[Given entries Boundary: Start]
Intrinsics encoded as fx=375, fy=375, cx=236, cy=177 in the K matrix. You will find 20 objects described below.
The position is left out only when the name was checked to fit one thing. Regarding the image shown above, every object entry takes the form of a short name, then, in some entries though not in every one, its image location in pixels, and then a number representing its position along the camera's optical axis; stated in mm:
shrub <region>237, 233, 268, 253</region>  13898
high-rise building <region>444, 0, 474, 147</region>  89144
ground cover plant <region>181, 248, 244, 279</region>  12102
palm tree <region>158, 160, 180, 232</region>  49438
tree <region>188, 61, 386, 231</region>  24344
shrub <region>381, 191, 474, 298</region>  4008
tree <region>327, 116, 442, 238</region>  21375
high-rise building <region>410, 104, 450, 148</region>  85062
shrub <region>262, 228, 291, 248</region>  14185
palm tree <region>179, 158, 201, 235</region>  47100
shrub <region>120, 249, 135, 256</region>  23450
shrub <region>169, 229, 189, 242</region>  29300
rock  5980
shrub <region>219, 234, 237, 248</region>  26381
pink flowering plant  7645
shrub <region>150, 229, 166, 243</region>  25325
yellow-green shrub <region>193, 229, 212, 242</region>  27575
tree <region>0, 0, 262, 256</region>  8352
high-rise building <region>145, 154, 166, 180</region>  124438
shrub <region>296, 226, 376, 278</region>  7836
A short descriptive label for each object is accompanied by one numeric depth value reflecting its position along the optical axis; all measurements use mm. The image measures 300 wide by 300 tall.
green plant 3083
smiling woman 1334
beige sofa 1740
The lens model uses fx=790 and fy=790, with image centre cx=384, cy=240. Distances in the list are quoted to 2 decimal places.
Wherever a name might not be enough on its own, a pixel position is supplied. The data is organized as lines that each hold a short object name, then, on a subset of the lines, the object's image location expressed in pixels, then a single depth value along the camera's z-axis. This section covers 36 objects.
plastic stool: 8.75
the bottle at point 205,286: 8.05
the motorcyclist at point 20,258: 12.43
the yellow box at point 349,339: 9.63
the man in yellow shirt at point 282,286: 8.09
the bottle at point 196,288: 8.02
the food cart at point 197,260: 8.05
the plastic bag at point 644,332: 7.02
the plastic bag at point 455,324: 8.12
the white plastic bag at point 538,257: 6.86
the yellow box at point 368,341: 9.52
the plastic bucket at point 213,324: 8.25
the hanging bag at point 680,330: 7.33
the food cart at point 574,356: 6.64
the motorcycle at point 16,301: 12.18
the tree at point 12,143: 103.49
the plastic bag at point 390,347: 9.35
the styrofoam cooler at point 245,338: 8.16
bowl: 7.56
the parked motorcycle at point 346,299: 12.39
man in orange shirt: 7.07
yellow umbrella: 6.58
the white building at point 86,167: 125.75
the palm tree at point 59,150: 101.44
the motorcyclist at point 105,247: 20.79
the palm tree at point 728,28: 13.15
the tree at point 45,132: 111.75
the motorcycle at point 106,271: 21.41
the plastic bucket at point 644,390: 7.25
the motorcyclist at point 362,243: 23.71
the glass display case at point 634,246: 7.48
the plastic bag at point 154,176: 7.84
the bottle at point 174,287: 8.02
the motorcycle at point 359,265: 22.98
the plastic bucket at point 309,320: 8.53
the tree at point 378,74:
[Given entries Boundary: End]
What you should do –
Please, from the material above, copy only the lines from the line with "plastic stool: 8.75" up to and including the line with "the plastic bag at point 154,176: 7.84", exactly as written.

Completed task –
plastic stool: 8.75
the bottle at point 205,286: 8.05
the motorcyclist at point 20,258: 12.43
the yellow box at point 349,339: 9.63
the man in yellow shirt at point 282,286: 8.09
the bottle at point 196,288: 8.02
the food cart at point 197,260: 8.05
the plastic bag at point 644,332: 7.02
the plastic bag at point 455,324: 8.12
the white plastic bag at point 538,257: 6.86
the yellow box at point 368,341: 9.52
the plastic bucket at point 213,324: 8.25
the hanging bag at point 680,330: 7.33
the food cart at point 574,356: 6.64
the motorcycle at point 16,301: 12.18
the tree at point 12,143: 103.49
the plastic bag at point 390,347: 9.35
the styrofoam cooler at point 245,338: 8.16
bowl: 7.56
the parked motorcycle at point 346,299: 12.39
man in orange shirt: 7.07
yellow umbrella: 6.58
the white building at point 86,167: 125.75
the palm tree at point 59,150: 101.44
the motorcyclist at point 105,247: 20.79
the palm tree at point 728,28: 13.15
the tree at point 45,132: 111.75
the motorcycle at point 106,271: 21.41
the plastic bucket at point 644,390: 7.25
the motorcyclist at point 362,243: 23.71
the glass display case at point 634,246: 7.48
the plastic bag at point 154,176: 7.84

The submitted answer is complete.